Your instructions
Please rewrite the records from their start up to and including the line with "Time shown: 3 h 59 min", substituting "timepiece" for "clock" and changing nothing else. Leave out the pictures.

Recorded data

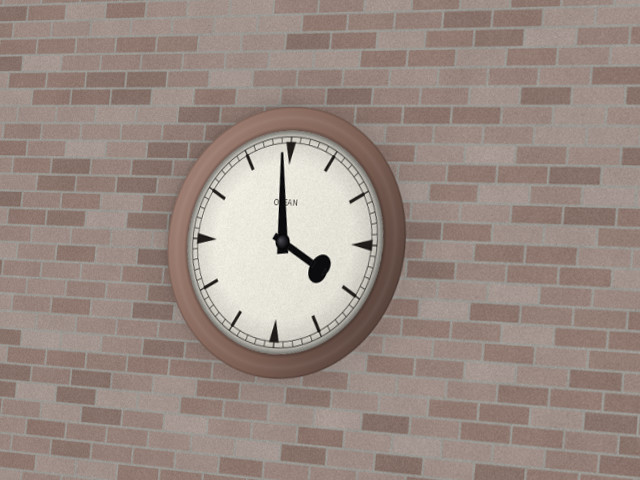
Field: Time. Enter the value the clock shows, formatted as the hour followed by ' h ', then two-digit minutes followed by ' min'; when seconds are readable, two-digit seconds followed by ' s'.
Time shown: 3 h 59 min
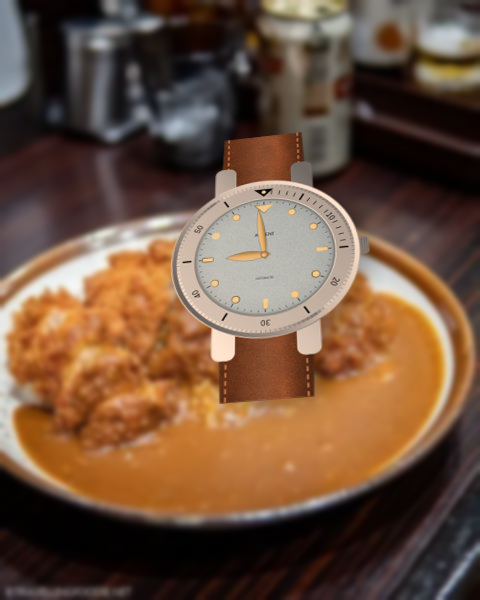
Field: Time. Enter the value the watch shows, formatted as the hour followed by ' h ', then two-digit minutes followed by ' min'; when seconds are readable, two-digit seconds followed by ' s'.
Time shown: 8 h 59 min
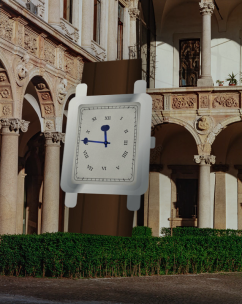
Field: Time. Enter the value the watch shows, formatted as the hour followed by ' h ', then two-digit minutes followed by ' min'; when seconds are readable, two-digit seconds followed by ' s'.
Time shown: 11 h 46 min
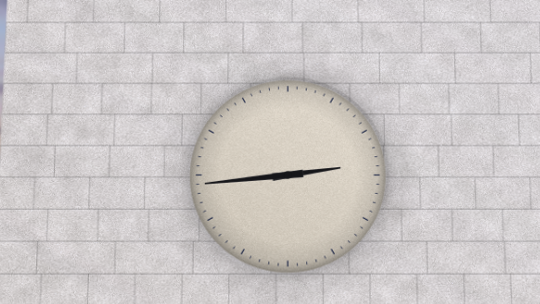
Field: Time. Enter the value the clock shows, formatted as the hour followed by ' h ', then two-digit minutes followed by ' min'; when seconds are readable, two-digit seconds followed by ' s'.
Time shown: 2 h 44 min
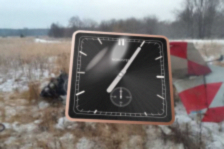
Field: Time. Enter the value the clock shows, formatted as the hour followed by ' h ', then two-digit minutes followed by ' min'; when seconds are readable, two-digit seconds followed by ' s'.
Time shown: 7 h 05 min
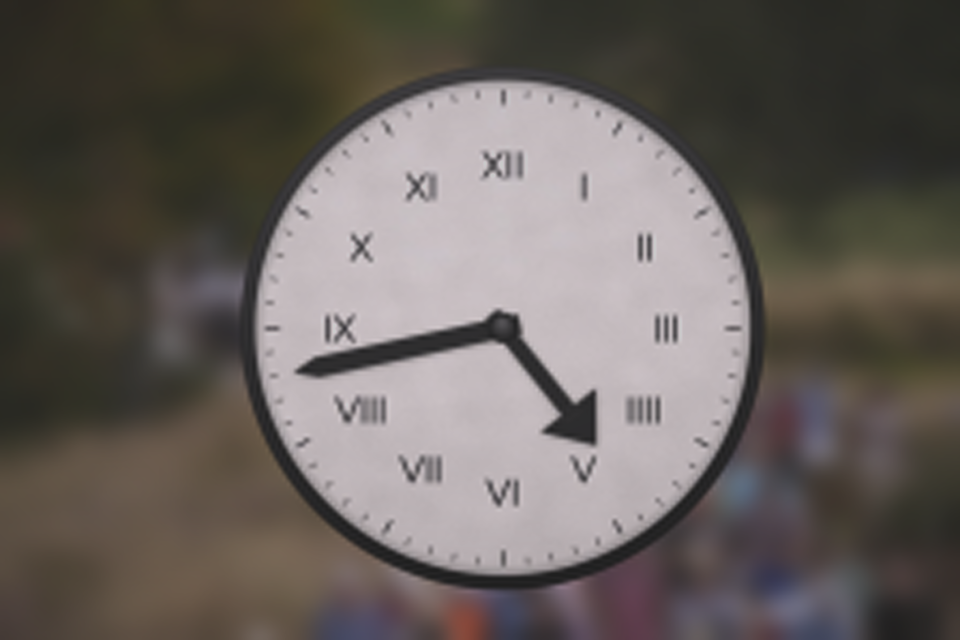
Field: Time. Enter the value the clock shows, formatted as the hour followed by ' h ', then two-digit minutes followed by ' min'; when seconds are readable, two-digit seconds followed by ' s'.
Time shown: 4 h 43 min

Reply
Field: Time. Enter the value the timepiece shows, formatted as the hour followed by ' h ', then two-digit minutes followed by ' min'; when seconds are readable, two-digit seconds followed by ' s'.
Time shown: 3 h 59 min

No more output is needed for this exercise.